## Work to be completed
Search the records for the string "количества" and copy every line where it turns up.

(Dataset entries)
"""

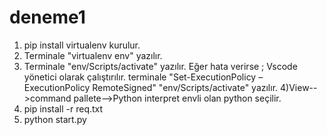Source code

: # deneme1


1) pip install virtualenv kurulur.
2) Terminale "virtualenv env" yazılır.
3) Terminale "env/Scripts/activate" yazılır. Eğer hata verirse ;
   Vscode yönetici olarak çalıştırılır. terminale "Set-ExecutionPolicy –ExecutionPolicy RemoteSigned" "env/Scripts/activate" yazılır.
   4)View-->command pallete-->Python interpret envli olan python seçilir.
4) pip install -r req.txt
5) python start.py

"""
"""

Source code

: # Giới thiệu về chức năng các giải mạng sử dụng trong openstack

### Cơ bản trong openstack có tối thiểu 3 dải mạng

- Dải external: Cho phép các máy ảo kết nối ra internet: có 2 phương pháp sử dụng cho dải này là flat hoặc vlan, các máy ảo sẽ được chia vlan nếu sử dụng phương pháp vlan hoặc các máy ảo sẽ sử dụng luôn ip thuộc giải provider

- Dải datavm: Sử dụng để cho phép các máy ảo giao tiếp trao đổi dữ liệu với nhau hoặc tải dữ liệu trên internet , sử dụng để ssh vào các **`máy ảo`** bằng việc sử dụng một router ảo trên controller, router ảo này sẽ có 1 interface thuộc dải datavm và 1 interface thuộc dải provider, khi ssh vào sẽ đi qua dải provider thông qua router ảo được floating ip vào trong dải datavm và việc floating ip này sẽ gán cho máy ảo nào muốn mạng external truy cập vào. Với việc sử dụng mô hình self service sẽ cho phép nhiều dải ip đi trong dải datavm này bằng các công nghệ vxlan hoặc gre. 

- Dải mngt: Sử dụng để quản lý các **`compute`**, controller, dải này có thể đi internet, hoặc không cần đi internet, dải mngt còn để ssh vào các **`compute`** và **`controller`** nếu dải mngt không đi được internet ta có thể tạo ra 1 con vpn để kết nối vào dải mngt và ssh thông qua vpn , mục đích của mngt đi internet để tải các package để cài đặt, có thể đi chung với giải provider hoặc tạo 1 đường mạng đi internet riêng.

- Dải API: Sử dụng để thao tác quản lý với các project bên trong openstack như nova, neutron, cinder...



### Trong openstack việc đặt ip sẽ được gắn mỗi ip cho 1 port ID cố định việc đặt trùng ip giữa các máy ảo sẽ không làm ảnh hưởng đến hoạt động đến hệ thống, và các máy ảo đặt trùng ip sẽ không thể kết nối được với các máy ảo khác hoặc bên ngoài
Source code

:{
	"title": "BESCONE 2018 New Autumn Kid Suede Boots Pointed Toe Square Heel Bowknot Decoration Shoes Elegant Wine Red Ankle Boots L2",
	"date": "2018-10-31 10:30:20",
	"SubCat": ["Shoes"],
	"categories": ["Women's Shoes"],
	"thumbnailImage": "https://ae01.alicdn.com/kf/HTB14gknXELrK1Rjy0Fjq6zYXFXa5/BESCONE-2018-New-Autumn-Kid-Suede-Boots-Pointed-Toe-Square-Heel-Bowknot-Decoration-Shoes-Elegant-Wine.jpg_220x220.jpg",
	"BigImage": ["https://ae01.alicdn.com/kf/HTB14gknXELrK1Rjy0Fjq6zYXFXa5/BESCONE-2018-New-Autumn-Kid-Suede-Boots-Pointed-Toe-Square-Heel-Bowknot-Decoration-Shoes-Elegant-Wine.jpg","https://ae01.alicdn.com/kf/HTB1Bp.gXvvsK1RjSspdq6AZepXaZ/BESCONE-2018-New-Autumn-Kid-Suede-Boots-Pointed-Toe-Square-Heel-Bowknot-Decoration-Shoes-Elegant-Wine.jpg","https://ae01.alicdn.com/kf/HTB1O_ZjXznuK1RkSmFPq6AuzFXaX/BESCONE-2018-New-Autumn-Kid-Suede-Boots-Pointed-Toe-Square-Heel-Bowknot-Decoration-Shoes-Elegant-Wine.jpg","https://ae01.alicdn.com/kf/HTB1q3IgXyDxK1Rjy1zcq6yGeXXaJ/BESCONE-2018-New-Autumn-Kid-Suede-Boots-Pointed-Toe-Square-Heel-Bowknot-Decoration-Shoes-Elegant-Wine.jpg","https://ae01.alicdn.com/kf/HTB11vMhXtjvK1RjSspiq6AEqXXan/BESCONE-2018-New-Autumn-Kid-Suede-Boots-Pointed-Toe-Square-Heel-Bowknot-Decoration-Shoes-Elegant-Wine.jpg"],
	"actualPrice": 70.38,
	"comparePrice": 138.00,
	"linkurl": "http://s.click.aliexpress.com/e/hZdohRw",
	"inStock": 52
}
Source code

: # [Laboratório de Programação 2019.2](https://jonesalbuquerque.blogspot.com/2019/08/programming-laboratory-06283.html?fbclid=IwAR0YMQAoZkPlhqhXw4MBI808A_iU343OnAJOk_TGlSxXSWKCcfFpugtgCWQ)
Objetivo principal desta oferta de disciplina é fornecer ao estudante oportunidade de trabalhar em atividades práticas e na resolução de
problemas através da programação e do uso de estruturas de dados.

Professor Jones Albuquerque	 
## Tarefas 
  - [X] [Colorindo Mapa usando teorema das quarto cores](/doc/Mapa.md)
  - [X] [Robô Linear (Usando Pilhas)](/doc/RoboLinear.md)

"""
"""

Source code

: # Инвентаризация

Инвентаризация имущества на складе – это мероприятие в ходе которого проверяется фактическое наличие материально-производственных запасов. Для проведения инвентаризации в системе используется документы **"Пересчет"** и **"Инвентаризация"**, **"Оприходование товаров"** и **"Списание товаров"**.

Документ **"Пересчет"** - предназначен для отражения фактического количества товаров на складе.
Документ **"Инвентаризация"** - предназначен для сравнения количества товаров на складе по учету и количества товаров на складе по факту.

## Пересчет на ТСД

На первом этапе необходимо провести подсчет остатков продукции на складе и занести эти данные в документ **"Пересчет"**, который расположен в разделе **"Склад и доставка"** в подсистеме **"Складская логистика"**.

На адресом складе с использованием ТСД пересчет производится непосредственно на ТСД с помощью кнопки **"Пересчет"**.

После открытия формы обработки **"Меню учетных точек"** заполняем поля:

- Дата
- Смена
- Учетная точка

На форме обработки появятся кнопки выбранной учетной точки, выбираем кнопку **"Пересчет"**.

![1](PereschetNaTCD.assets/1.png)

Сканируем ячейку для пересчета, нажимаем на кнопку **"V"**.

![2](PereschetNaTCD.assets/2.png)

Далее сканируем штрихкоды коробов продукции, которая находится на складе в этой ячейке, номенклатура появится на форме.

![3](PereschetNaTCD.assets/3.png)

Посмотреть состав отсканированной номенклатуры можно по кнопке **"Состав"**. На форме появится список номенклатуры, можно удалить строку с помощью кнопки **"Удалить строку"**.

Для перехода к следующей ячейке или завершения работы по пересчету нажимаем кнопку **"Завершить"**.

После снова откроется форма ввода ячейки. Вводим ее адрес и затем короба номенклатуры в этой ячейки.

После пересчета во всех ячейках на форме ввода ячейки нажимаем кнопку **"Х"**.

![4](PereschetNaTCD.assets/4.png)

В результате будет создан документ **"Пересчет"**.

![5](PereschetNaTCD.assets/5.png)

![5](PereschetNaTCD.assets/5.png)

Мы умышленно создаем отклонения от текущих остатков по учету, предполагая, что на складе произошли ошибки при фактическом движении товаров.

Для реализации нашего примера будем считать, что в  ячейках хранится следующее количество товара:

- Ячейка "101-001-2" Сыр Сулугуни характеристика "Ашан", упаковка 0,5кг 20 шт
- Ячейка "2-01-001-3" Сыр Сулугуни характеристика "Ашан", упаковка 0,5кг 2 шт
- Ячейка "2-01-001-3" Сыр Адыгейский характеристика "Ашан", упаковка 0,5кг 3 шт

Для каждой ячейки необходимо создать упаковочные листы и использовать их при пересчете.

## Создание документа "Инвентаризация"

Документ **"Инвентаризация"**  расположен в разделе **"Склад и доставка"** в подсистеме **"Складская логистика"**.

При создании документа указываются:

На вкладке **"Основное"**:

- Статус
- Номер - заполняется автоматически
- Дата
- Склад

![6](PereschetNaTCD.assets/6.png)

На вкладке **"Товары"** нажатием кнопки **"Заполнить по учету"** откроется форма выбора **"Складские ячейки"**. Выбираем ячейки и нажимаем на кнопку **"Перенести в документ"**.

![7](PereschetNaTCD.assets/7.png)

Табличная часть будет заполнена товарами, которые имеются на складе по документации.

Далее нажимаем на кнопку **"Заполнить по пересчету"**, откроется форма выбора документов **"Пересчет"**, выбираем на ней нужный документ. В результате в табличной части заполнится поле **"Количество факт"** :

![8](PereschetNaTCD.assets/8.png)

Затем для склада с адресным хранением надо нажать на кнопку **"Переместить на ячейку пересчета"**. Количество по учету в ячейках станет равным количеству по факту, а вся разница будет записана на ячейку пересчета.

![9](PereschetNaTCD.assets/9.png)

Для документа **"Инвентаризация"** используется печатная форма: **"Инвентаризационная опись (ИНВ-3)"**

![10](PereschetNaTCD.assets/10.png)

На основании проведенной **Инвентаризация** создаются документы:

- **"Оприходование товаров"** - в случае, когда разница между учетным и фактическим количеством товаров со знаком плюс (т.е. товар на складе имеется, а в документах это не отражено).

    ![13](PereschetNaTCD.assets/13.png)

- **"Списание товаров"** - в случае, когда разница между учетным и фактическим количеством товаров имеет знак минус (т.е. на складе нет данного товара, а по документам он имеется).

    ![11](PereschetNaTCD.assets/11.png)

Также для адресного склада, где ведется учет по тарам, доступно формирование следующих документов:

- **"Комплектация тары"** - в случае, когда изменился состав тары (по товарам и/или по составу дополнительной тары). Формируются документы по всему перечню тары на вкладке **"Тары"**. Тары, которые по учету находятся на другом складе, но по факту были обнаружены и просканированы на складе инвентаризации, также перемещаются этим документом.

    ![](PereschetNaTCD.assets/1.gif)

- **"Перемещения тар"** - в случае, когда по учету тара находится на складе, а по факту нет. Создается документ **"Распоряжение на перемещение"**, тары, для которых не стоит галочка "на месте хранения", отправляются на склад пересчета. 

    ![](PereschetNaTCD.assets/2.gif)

"""

## Response box
Документ **"Пересчет"** - предназначен для отражения фактического количества товаров на складе.
Документ **"Инвентаризация"** - предназначен для сравнения количества товаров на складе по учету и количества товаров на складе по факту.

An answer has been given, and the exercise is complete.